Perguntas Frequentes
Qual foi o estopim do caso?
Segundo as vítimas, um impasse comercial no ramo de madeiras teria gerado prejuízos ao suposto credor, que então recorreu a violência e ameaças para “cobrar a dívida”.
Onde as vítimas ficaram em cárcere?
Em dois apartamentos: um em São José dos Campos (onde os autores entraram com o reconhecimento facial do filho) e outro em Ubatuba, onde permaneceram sob coação por cerca de 1h30.
Houve armas de fogo?
As vítimas relataram ameaças com faca e forte coação física e psicológica, mas não descreveram arma de fogo exibida durante a ação.
Quanto exigiram?
Os relatos variam entre R$ 100 mil e R$ 350 mil, além da entrega de imóvel e veículo. O prazo imposto foi 6h30 da segunda-feira seguinte.

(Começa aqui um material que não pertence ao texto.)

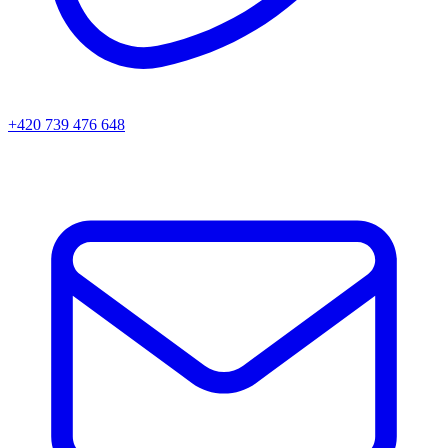
+420 739 476 648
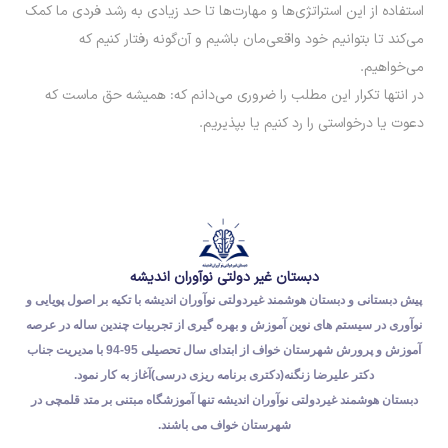
استفاده از این استراتژی‌ها و مهارت‌ها تا حد زیادی به رشد فردی ما کمک
می‌کند تا بتوانیم خود واقعی‌مان باشیم و آن‌گونه رفتار کنیم که
می‌خواهیم.
در انتها تکرار این مطلب را ضروری می‌دانم که: همیشه حق ماست که
دعوت یا درخواستی را رد کنیم یا بپذیریم.
دبستان غیر دولتی نوآوران اندیشه
پیش دبستانی و دبستان هوشمند غیردولتی نوآوران اندیشه با تکیه بر اصول پویایی و
نوآوری در سیستم های نوین آموزش و بهره گیری از تجربیات چندین ساله در عرصه
آموزش و پرورش شهرستان خواف از ابتدای سال تحصیلی 95-94 با مدیریت جناب
دکتر علیرضا زنگنه(دکتری برنامه ریزی درسی)آغاز به کار نمود.
دبستان هوشمند غیردولتی نوآوران اندیشه تنها آموزشگاه مبتنی بر متد قلمچی در
شهرستان خواف می باشند.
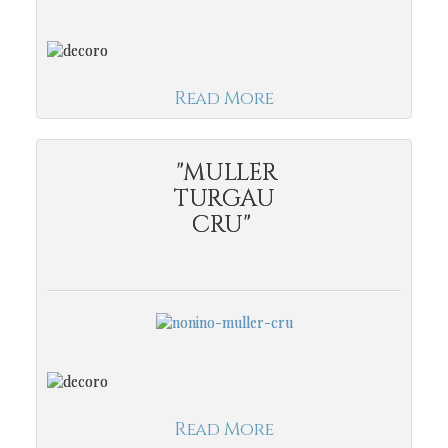
Read More
"MULLER
TURGAU
CRU"
Read More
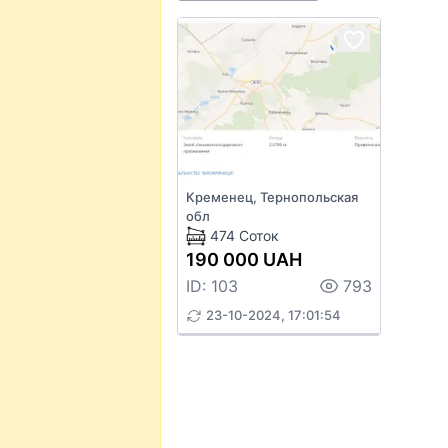
Кременец, Тернопольская
обл
474 Соток
190 000 UAH
ID: 103
793
23-10-2024, 17:01:54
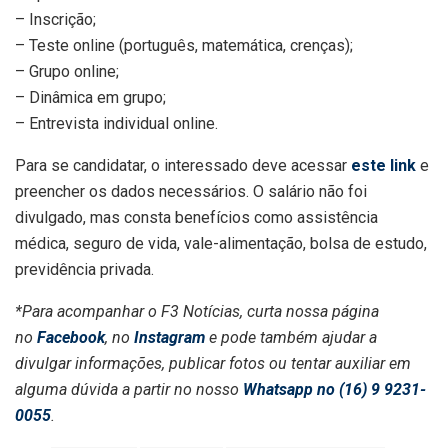
– Inscrição;
– Teste online (português, matemática, crenças);
– Grupo online;
– Dinâmica em grupo;
– Entrevista individual online.
Para se candidatar, o interessado deve acessar
este link
e
preencher os dados necessários. O salário não foi
divulgado, mas consta benefícios como assistência
médica, seguro de vida, vale-alimentação, bolsa de estudo,
previdência privada.
*Para acompanhar o F3 Notícias, curta nossa página
no
Facebook
, no
Instagram
e pode também ajudar a
divulgar informações, publicar fotos ou tentar auxiliar em
alguma dúvida a partir no nosso
Whatsapp no (16) 9 9231-
0055
.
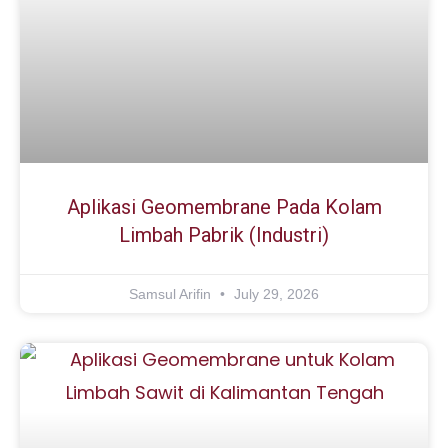
Aplikasi Geomembrane Pada Kolam
Limbah Pabrik (Industri)
Samsul Arifin
July 29, 2026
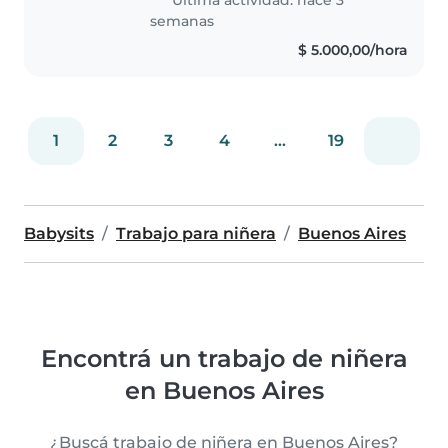
semanas
$ 5.000,00/hora
1
2
3
4
...
19
Babysits
Trabajo para niñera
Buenos Aires
Encontrá un trabajo de niñera
en Buenos Aires
¿Buscá trabajo de niñera en Buenos Aires?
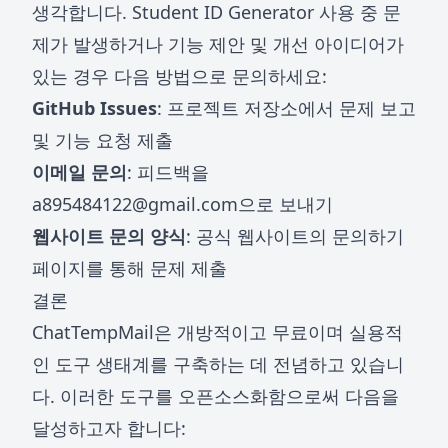
생각합니다. Student ID Generator 사용 중 문
제가 발생하거나 기능 제안 및 개선 아이디어가
있는 경우 다음 방법으로 문의하세요:
GitHub Issues
: 프로젝트 저장소에서 문제 보고
및 기능 요청 제출
이메일 문의
: 피드백을
a895484122@gmail.com
으로 보내기
웹사이트 문의 양식
: 공식 웹사이트의 문의하기
페이지를 통해 문제 제출
결론
ChatTempMail은 개방적이고 무료이며 실용적
인 도구 생태계를 구축하는 데 전념하고 있습니
다. 이러한 도구를 오픈소스화함으로써 다음을
달성하고자 합니다:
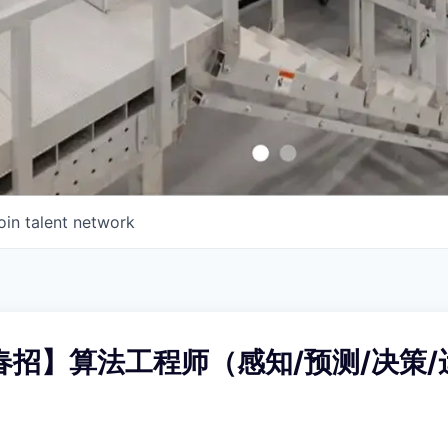
oin talent network
届春招】算法工程师（感知/预测/决策/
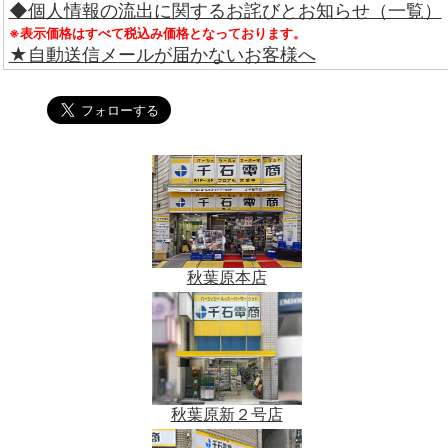
◆個人情報の流出に関するお詫びとお知らせ（一覧）
※表示価格はすべて税込み価格となっております。
★自動送信メールが届かないお客様へ
秋葉原本店
秋葉原新２号店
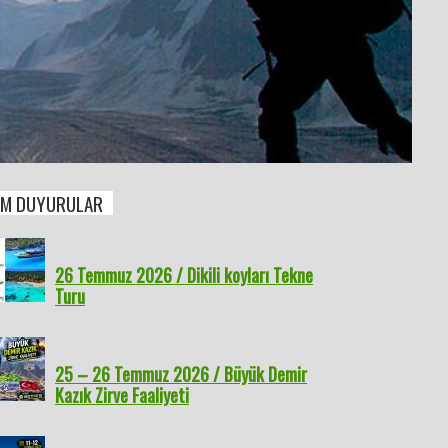
M DUYURULAR
26 Temmuz 2026 / Dikili koyları Tekne
Turu
25 – 26 Temmuz 2026 / Büyük Demir
Kazık Zirve Faaliyeti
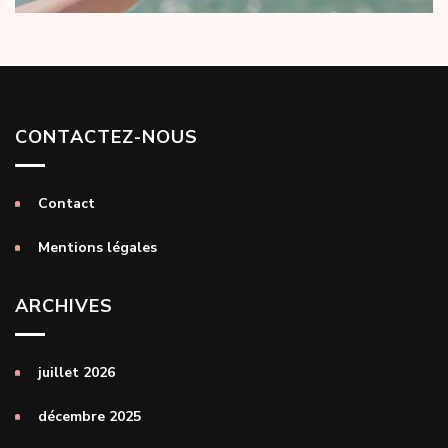
CONTACTEZ-NOUS
Contact
Mentions légales
ARCHIVES
juillet 2026
décembre 2025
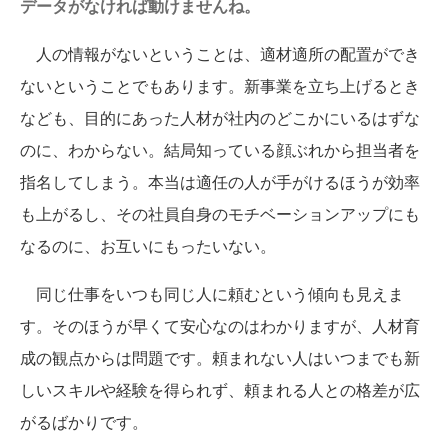
データがなければ動けませんね。
人の情報がないということは、適材適所の配置ができ
ないということでもあります。新事業を立ち上げるとき
なども、目的にあった人材が社内のどこかにいるはずな
のに、わからない。結局知っている顔ぶれから担当者を
指名してしまう。本当は適任の人が手がけるほうが効率
も上がるし、その社員自身のモチベーションアップにも
なるのに、お互いにもったいない。
同じ仕事をいつも同じ人に頼むという傾向も見えま
す。そのほうが早くて安心なのはわかりますが、人材育
成の観点からは問題です。頼まれない人はいつまでも新
しいスキルや経験を得られず、頼まれる人との格差が広
がるばかりです。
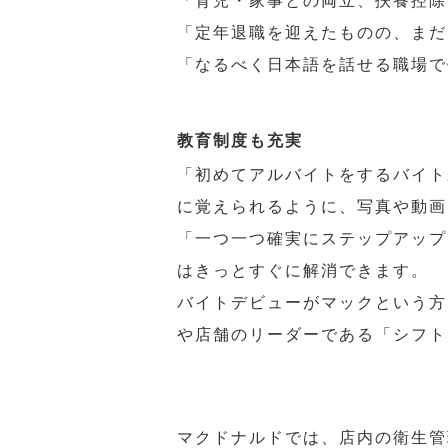
「育児・家事との両立、扶養控除
「定年退職を迎えたものの、まだ
「なるべく日本語を話せる職場で
教育制度も充実
「初めてアルバイトをするバイト
に覚えられるように、写真や動画
「一つ一つ確実にステップアップ
はきっとすぐに解消できます。
バイトデビューがマックという方
や店舗のリーダーである「シフト
マクドナルドでは、店内の衛生管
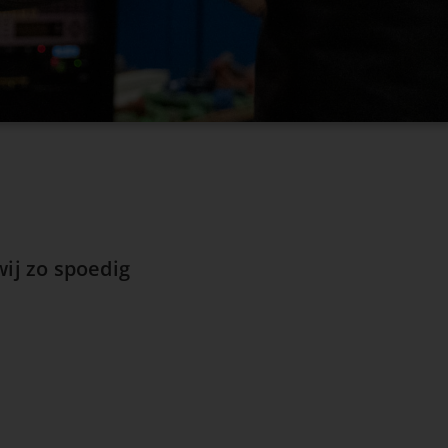
ij zo spoedig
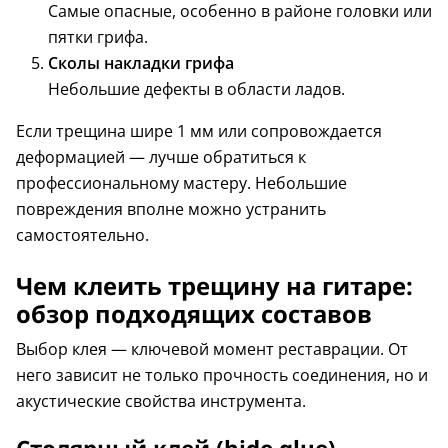
Самые опасные, особенно в районе головки или
пятки грифа.
Сколы накладки грифа
Небольшие дефекты в области ладов.
Если трещина шире 1 мм или сопровождается
деформацией — лучше обратиться к
профессиональному мастеру. Небольшие
повреждения вполне можно устранить
самостоятельно.
Чем клеить трещину на гитаре:
обзор подходящих составов
Выбор клея — ключевой момент реставрации. От
него зависит не только прочность соединения, но и
акустические свойства инструмента.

Quais provas a polícia já tem?
Laudos de lesões leves, vídeos externos do prédio em Ubatuba com suspeitos na sacada, solicitação de digitais em locais e veículos e documentos ligados ao ramo de madeiras.
Quem investiga?
A DIG de Jacareí deve assumir a investigação; o caso começou na cidade e teve desdobramentos regionais.